### GIVEN REQUEST
Arrange every line of the entries below as a Markdown table with the columns No. and Text. Number the lines in order under No., put each line under Text, and leave out blank lines.

### DATA SHOWN
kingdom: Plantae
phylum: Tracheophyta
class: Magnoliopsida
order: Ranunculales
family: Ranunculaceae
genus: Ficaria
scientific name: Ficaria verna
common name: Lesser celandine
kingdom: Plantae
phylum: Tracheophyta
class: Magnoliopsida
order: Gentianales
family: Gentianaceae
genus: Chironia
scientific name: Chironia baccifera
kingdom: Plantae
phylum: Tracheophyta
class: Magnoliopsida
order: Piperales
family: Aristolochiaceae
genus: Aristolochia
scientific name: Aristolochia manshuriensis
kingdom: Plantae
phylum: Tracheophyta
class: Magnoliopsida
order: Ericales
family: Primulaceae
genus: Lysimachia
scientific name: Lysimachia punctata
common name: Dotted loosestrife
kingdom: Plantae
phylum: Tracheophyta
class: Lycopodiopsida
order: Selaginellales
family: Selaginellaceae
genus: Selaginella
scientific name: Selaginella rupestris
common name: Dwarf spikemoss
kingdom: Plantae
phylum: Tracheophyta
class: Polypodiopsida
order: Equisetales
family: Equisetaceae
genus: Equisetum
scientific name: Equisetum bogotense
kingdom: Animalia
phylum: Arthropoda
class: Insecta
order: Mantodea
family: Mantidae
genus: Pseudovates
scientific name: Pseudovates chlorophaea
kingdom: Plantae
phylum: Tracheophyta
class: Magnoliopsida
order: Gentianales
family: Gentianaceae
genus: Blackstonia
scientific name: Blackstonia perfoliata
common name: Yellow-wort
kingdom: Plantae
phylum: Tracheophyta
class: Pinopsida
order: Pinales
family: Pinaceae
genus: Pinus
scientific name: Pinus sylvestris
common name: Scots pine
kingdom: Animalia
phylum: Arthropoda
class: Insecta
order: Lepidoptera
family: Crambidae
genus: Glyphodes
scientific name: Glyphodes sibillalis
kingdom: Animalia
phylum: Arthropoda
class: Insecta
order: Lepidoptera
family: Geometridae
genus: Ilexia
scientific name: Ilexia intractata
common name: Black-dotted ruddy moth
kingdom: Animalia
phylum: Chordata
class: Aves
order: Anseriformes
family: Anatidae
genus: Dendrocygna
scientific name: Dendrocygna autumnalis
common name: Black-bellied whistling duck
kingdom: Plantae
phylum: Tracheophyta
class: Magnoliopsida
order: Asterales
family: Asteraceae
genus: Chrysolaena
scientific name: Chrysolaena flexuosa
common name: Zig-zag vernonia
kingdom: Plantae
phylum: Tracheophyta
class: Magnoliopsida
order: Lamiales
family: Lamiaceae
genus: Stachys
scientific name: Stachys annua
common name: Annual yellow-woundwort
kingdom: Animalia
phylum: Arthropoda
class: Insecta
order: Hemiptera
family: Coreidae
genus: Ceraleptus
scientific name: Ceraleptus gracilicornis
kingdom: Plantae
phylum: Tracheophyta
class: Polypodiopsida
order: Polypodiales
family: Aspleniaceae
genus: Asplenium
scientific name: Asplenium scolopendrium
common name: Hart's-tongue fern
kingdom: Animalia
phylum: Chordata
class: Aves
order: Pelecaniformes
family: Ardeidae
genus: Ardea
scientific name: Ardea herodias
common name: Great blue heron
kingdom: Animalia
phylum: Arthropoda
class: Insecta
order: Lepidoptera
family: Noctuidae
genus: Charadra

### WRITTEN RESPONSE
| No. | Text |
|---|---|
| 1 | kingdom: Plantae |
| 2 | phylum: Tracheophyta |
| 3 | class: Magnoliopsida |
| 4 | order: Ranunculales |
| 5 | family: Ranunculaceae |
| 6 | genus: Ficaria |
| 7 | scientific name: Ficaria verna |
| 8 | common name: Lesser celandine |
| 9 | kingdom: Plantae |
| 10 | phylum: Tracheophyta |
| 11 | class: Magnoliopsida |
| 12 | order: Gentianales |
| 13 | family: Gentianaceae |
| 14 | genus: Chironia |
| 15 | scientific name: Chironia baccifera |
| 16 | kingdom: Plantae |
| 17 | phylum: Tracheophyta |
| 18 | class: Magnoliopsida |
| 19 | order: Piperales |
| 20 | family: Aristolochiaceae |
| 21 | genus: Aristolochia |
| 22 | scientific name: Aristolochia manshuriensis |
| 23 | kingdom: Plantae |
| 24 | phylum: Tracheophyta |
| 25 | class: Magnoliopsida |
| 26 | order: Ericales |
| 27 | family: Primulaceae |
| 28 | genus: Lysimachia |
| 29 | scientific name: Lysimachia punctata |
| 30 | common name: Dotted loosestrife |
| 31 | kingdom: Plantae |
| 32 | phylum: Tracheophyta |
| 33 | class: Lycopodiopsida |
| 34 | order: Selaginellales |
| 35 | family: Selaginellaceae |
| 36 | genus: Selaginella |
| 37 | scientific name: Selaginella rupestris |
| 38 | common name: Dwarf spikemoss |
| 39 | kingdom: Plantae |
| 40 | phylum: Tracheophyta |
| 41 | class: Polypodiopsida |
| 42 | order: Equisetales |
| 43 | family: Equisetaceae |
| 44 | genus: Equisetum |
| 45 | scientific name: Equisetum bogotense |
| 46 | kingdom: Animalia |
| 47 | phylum: Arthropoda |
| 48 | class: Insecta |
| 49 | order: Mantodea |
| 50 | family: Mantidae |
| 51 | genus: Pseudovates |
| 52 | scientific name: Pseudovates chlorophaea |
| 53 | kingdom: Plantae |
| 54 | phylum: Tracheophyta |
| 55 | class: Magnoliopsida |
| 56 | order: Gentianales |
| 57 | family: Gentianaceae |
| 58 | genus: Blackstonia |
| 59 | scientific name: Blackstonia perfoliata |
| 60 | common name: Yellow-wort |
| 61 | kingdom: Plantae |
| 62 | phylum: Tracheophyta |
| 63 | class: Pinopsida |
| 64 | order: Pinales |
| 65 | family: Pinaceae |
| 66 | genus: Pinus |
| 67 | scientific name: Pinus sylvestris |
| 68 | common name: Scots pine |
| 69 | kingdom: Animalia |
| 70 | phylum: Arthropoda |
| 71 | class: Insecta |
| 72 | order: Lepidoptera |
| 73 | family: Crambidae |
| 74 | genus: Glyphodes |
| 75 | scientific name: Glyphodes sibillalis |
| 76 | kingdom: Animalia |
| 77 | phylum: Arthropoda |
| 78 | class: Insecta |
| 79 | order: Lepidoptera |
| 80 | family: Geometridae |
| 81 | genus: Ilexia |
| 82 | scientific name: Ilexia intractata |
| 83 | common name: Black-dotted ruddy moth |
| 84 | kingdom: Animalia |
| 85 | phylum: Chordata |
| 86 | class: Aves |
| 87 | order: Anseriformes |
| 88 | family: Anatidae |
| 89 | genus: Dendrocygna |
| 90 | scientific name: Dendrocygna autumnalis |
| 91 | common name: Black-bellied whistling duck |
| 92 | kingdom: Plantae |
| 93 | phylum: Tracheophyta |
| 94 | class: Magnoliopsida |
| 95 | order: Asterales |
| 96 | family: Asteraceae |
| 97 | genus: Chrysolaena |
| 98 | scientific name: Chrysolaena flexuosa |
| 99 | common name: Zig-zag vernonia |
| 100 | kingdom: Plantae |
| 101 | phylum: Tracheophyta |
| 102 | class: Magnoliopsida |
| 103 | order: Lamiales |
| 104 | family: Lamiaceae |
| 105 | genus: Stachys |
| 106 | scientific name: Stachys annua |
| 107 | common name: Annual yellow-woundwort |
| 108 | kingdom: Animalia |
| 109 | phylum: Arthropoda |
| 110 | class: Insecta |
| 111 | order: Hemiptera |
| 112 | family: Coreidae |
| 113 | genus: Ceraleptus |
| 114 | scientific name: Ceraleptus gracilicornis |
| 115 | kingdom: Plantae |
| 116 | phylum: Tracheophyta |
| 117 | class: Polypodiopsida |
| 118 | order: Polypodiales |
| 119 | family: Aspleniaceae |
| 120 | genus: Asplenium |
| 121 | scientific name: Asplenium scolopendrium |
| 122 | common name: Hart's-tongue fern |
| 123 | kingdom: Animalia |
| 124 | phylum: Chordata |
| 125 | class: Aves |
| 126 | order: Pelecaniformes |
| 127 | family: Ardeidae |
| 128 | genus: Ardea |
| 129 | scientific name: Ardea herodias |
| 130 | common name: Great blue heron |
| 131 | kingdom: Animalia |
| 132 | phylum: Arthropoda |
| 133 | class: Insecta |
| 134 | order: Lepidoptera |
| 135 | family: Noctuidae |
| 136 | genus: Charadra |